Allerdings waren die Zahlen am Ende niedriger, als von EU-Kommissarin
Hedegaard vorgeschlagen und von Deutschland gefordert. So setzt sich
die EU beim Anteil der Ökoenergien aus Sonne oder Windkraft ein Ziel von
mindestens 27 Prozent verpflichtend auf EU-Ebene. Beim Energieeinsparen soll der Wert von ebenfalls 27 Prozent unverbindlich auf EU-Level sein – nationale Unterziele soll es nicht geben. Bei beiden hatten die Deutschen einen Wert von 30 Prozent gefordert.

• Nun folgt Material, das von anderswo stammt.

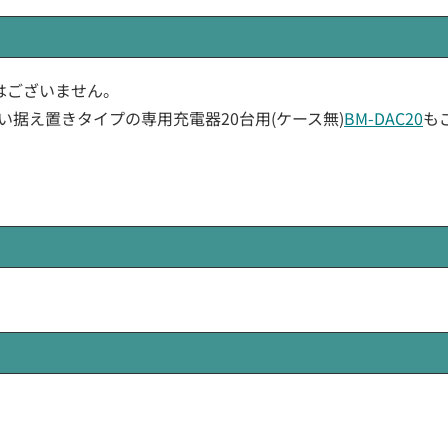
庫はございません。
い据え置きタイプの専用充電器20台用(ケース無)
BM-DAC20
も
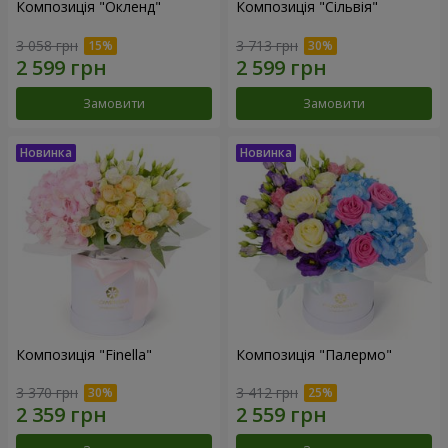
Композиція "Окленд"
Композиція "Сільвія"
3 058 грн
3 713 грн
Замовити
Замовити
Композиція "Finella"
Композиція "Палермо"
3 370 грн
3 412 грн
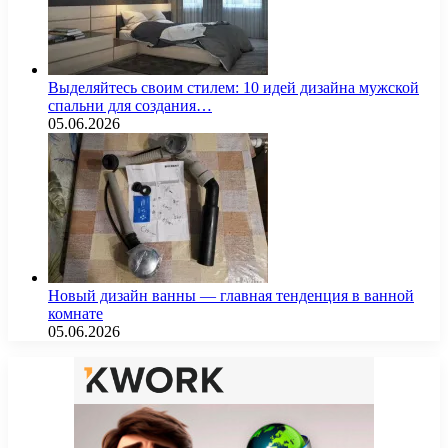
Выделяйтесь своим стилем: 10 идей дизайна мужской
спальни для создания…
05.06.2026
Новый дизайн ванны — главная тенденция в ванной
комнате
05.06.2026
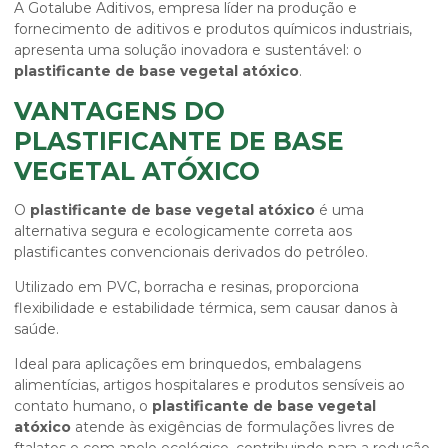
A Gotalube Aditivos, empresa líder na produção e
fornecimento de aditivos e produtos químicos industriais,
apresenta uma solução inovadora e sustentável: o
plastificante de base vegetal atóxico
.
VANTAGENS DO
PLASTIFICANTE DE BASE
VEGETAL ATÓXICO
O
plastificante de base vegetal atóxico
é uma
alternativa segura e ecologicamente correta aos
plastificantes convencionais derivados do petróleo.
Utilizado em PVC, borracha e resinas, proporciona
flexibilidade e estabilidade térmica, sem causar danos à
saúde.
Ideal para aplicações em brinquedos, embalagens
alimentícias, artigos hospitalares e produtos sensíveis ao
contato humano, o
plastificante de base vegetal
atóxico
atende às exigências de formulações livres de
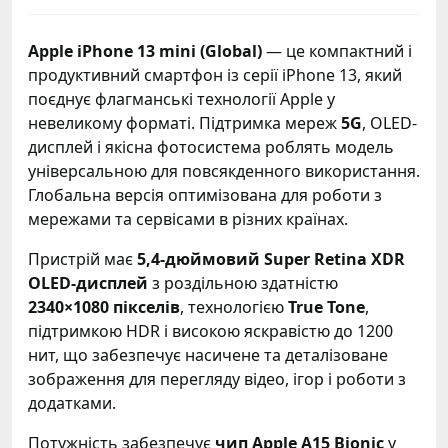
Apple iPhone 13 mini (Global)
— це компактний і
продуктивний смартфон із серії iPhone 13, який
поєднує флагманські технології Apple у
невеликому форматі. Підтримка мереж
5G
, OLED-
дисплей і якісна фотосистема роблять модель
універсальною для повсякденного використання.
Глобальна версія оптимізована для роботи з
мережами та сервісами в різних країнах.
Пристрій має
5,4-дюймовий Super Retina XDR
OLED-дисплей
з роздільною здатністю
2340×1080 пікселів
, технологією
True Tone
,
підтримкою HDR і високою яскравістю до 1200
нит, що забезпечує насичене та деталізоване
зображення для перегляду відео, ігор і роботи з
додатками.
Потужність забезпечує
чип Apple A15 Bionic
у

Deutschland werde bei dem Ziel, den Anteil der erneuerbaren Energien
zu steigern, „definitiv mehr machen“, sagte Bundeskanzlerin Angela
Merkel (CDU). Schon jetzt liege die Bundesrepublik bei 25 Prozent. „Wir
hätten uns hier ein höheres Ziel vorstellen können.“


Kritik kam von der Industrie, aber auch von Umweltschützern. Der
Bundesverband der Deutschen Industrie BDI warnte vor allzu strengen
Auflagen. Die Naturschutzorganisation WWF kritisierte, Europa sei „vom
Vorreiter zur lahmen Ente“ geworden.


Die EU-Staaten mussten auf Druck von Großbritannien und Polen, die sich gegen höhere Einsparziele wehrten, Zugeständnisse machen.